GIVEN ENTRIES section start

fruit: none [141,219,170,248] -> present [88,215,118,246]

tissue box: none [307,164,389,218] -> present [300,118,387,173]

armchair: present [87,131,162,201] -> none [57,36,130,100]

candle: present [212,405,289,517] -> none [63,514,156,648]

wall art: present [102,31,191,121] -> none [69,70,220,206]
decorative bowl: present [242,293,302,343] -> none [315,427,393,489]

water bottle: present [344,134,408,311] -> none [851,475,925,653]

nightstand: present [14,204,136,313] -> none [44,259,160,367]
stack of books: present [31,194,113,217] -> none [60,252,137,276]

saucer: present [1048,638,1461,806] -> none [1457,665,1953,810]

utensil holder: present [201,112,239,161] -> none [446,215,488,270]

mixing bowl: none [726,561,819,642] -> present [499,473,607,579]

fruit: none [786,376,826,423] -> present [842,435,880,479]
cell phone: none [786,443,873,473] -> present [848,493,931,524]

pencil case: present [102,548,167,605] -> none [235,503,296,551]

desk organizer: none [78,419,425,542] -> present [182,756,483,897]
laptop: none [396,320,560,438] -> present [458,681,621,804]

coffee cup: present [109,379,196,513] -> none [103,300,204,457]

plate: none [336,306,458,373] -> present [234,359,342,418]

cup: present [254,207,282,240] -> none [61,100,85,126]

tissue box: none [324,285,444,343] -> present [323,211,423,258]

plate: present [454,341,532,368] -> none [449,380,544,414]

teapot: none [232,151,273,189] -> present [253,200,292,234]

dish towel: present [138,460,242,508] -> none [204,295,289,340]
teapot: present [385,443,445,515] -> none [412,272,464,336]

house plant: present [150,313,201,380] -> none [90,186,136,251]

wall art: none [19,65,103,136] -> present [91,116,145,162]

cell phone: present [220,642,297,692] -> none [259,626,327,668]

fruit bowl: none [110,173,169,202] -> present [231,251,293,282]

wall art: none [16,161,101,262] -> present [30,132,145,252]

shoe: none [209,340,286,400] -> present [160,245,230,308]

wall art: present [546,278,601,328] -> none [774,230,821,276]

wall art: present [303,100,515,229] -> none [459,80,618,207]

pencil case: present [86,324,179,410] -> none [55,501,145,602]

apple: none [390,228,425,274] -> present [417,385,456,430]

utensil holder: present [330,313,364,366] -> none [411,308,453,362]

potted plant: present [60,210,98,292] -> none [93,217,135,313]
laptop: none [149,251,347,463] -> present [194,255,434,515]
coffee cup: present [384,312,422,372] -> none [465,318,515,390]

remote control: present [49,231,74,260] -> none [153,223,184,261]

GIVEN ENTRIES section end

=== INSTRUCTION ===
What is needed is a verbatim copy of every line in the records above from the one containing "fruit: none [786,376,826,423]" down to the one containing "desk organizer: none", both included, and nothing more.

=== RESPONSE TO THIS EXERCISE ===
fruit: none [786,376,826,423] -> present [842,435,880,479]
cell phone: none [786,443,873,473] -> present [848,493,931,524]

pencil case: present [102,548,167,605] -> none [235,503,296,551]

desk organizer: none [78,419,425,542] -> present [182,756,483,897]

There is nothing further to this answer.